Lilly Gene Therapy Cuts Bad Cholesterol by 62% in Early Trial

High LDL cholesterol is one of the most prevalent and deadly cardiovascular risk factors globally, affecting hundreds of millions of people who rely on daily medications like statins to manage it. The prospect of a single gene-editing treatment that permanently lowers LDL represents a potentially paradigm-shifting advance in cardiovascular prevention and longevity medicine.

Eli Lilly reported Phase 1 results showing its gene-editing therapy reduced LDL cholesterol by 62% in trial participants. The therapy was originally developed by Verve Therapeutics, which Lilly acquired for $1 billion. Critically, no treatment-related serious adverse events were observed — a meaningful safety milestone given that Verve had previously discontinued an earlier candidate due to safety concerns in human trials.

The mechanism involves base editing, a precise form of gene editing that modifies DNA to reduce the liver's production of LDL cholesterol. Unlike CRISPR-based cuts, base editing makes targeted single-letter changes to the genetic code, potentially offering a cleaner safety profile. A 62% LDL reduction, if sustained, would rival or exceed the most aggressive pharmacological interventions currently available.

Lilly now plans Phase 2 trials, with eventual Phase 3 trials in thousands of patients required before regulatory approval. This means the therapy remains years away from clinical availability. Additionally, long-term durability of the cholesterol reduction has not yet been established, and safety at scale remains to be confirmed.

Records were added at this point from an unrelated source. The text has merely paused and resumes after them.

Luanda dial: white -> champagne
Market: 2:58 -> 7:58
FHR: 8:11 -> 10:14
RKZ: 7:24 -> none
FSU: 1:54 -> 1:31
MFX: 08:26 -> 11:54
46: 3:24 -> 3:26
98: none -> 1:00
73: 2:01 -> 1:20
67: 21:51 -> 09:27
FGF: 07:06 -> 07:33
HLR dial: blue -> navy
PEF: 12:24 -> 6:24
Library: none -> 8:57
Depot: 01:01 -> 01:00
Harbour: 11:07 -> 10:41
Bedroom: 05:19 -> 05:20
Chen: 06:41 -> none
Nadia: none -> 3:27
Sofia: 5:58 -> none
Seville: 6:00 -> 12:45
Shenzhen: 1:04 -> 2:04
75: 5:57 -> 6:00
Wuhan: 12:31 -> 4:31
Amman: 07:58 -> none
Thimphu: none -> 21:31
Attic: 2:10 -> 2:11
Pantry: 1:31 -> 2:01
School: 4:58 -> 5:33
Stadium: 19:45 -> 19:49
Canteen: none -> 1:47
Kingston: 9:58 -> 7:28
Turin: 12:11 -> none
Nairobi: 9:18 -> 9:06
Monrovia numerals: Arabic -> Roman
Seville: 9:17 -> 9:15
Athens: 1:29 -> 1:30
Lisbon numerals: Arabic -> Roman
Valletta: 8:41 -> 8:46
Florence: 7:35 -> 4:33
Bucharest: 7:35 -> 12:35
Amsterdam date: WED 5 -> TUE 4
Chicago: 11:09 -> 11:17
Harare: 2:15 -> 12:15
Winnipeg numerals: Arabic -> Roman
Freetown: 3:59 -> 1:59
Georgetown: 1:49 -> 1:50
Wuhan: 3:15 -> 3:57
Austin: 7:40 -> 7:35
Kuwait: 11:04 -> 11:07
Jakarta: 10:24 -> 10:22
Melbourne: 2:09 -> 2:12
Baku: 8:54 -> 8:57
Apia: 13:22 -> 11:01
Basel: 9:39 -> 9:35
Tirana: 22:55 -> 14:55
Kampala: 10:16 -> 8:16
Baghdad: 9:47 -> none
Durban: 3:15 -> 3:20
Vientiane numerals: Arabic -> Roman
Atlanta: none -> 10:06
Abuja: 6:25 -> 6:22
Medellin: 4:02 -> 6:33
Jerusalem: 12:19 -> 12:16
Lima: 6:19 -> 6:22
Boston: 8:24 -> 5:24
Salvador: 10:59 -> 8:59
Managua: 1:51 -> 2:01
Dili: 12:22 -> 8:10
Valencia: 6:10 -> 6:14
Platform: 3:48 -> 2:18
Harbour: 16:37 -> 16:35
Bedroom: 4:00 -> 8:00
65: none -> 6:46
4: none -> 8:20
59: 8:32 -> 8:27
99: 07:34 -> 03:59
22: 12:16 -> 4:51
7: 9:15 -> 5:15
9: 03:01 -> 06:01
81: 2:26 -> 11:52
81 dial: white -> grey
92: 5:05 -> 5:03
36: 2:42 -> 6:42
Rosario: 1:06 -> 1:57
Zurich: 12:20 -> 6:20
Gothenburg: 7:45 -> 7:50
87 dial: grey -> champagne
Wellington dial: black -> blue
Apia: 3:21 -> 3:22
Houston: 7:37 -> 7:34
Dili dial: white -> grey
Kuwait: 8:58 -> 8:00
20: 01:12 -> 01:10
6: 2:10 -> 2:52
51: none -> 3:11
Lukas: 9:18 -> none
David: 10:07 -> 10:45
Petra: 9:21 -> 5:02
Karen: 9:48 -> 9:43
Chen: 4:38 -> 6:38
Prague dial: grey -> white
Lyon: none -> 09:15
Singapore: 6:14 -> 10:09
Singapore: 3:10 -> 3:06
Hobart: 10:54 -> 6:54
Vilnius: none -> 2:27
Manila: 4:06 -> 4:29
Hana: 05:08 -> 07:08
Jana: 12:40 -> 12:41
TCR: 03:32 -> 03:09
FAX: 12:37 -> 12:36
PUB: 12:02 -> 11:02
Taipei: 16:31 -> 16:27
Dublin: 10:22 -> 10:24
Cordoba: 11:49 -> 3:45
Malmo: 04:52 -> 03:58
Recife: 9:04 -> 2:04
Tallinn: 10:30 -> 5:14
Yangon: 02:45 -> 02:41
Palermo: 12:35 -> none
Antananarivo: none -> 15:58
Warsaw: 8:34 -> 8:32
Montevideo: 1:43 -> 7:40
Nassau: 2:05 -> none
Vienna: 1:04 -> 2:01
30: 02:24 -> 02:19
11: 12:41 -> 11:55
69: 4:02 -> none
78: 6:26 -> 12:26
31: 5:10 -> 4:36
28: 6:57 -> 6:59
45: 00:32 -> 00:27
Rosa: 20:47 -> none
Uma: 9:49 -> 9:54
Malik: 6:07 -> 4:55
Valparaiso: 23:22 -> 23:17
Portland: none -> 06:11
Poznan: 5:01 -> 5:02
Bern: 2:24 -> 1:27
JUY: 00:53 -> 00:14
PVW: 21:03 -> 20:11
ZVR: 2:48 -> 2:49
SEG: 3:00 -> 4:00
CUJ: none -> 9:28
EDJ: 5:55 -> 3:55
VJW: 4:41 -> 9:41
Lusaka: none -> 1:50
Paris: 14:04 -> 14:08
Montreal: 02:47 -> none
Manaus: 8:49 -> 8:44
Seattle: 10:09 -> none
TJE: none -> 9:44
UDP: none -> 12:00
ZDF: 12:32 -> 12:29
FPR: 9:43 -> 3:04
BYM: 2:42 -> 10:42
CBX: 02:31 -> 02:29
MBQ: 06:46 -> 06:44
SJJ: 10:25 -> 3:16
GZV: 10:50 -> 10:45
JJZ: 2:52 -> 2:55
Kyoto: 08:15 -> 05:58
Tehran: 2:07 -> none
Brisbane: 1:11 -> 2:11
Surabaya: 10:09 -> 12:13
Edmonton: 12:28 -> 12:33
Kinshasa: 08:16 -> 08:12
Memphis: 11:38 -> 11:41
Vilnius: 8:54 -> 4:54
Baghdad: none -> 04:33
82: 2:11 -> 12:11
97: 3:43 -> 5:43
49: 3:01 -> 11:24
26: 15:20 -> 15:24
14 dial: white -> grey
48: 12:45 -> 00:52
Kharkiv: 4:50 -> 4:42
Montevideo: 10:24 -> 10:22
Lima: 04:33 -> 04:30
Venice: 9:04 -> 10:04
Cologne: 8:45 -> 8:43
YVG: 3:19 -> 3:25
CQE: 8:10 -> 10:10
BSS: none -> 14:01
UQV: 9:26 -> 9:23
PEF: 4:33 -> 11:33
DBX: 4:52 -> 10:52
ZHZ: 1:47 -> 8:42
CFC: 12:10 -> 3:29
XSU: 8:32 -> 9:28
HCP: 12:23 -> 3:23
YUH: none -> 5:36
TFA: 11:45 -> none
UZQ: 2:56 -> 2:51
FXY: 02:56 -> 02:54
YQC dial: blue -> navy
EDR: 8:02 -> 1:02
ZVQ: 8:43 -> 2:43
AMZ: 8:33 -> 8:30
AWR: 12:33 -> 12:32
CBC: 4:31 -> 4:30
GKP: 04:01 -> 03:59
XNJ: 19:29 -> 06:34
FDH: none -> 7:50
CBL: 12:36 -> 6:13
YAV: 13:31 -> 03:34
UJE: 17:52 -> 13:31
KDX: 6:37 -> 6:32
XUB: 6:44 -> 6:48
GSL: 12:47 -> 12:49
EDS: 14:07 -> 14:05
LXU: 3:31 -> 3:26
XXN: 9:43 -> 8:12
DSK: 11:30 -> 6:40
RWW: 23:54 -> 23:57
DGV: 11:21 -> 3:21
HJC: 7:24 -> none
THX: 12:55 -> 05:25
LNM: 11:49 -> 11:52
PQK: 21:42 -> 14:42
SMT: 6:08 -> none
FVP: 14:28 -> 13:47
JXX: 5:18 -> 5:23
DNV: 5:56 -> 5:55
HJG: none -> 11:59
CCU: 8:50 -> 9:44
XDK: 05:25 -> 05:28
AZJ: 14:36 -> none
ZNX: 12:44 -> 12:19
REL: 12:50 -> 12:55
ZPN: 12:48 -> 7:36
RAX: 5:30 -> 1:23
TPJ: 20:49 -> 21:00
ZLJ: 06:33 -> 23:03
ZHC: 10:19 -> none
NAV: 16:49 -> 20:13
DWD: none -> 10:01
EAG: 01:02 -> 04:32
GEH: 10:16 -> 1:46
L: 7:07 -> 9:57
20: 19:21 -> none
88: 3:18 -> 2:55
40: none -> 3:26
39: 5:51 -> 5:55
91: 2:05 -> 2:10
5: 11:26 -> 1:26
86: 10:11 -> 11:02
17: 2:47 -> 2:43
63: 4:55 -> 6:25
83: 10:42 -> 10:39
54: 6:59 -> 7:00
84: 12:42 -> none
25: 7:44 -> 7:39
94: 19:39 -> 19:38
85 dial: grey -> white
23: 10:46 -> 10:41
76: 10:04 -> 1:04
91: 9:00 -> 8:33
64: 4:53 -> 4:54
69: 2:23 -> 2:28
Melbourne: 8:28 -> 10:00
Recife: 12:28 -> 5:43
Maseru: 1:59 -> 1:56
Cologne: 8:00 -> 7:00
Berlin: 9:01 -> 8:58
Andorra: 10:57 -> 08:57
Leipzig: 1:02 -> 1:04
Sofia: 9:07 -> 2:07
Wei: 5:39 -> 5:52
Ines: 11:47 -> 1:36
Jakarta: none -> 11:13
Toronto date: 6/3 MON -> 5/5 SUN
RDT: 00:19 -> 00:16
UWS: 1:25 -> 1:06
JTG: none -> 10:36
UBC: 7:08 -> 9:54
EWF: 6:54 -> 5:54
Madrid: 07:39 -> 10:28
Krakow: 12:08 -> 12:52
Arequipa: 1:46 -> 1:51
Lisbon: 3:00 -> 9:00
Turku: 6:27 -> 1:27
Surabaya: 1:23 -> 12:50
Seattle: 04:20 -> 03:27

Separately, Lilly announced acquisitions of three vaccine developers — Curevo, LimmaTech Biologics, and Vaccine Company — for up to $4 billion, expanding its footprint in infectious disease prevention. For longevity-focused readers, the cholesterol gene therapy is the more immediately relevant development, as chronically elevated LDL accelerates atherosclerosis and remains a primary target for extending healthspan.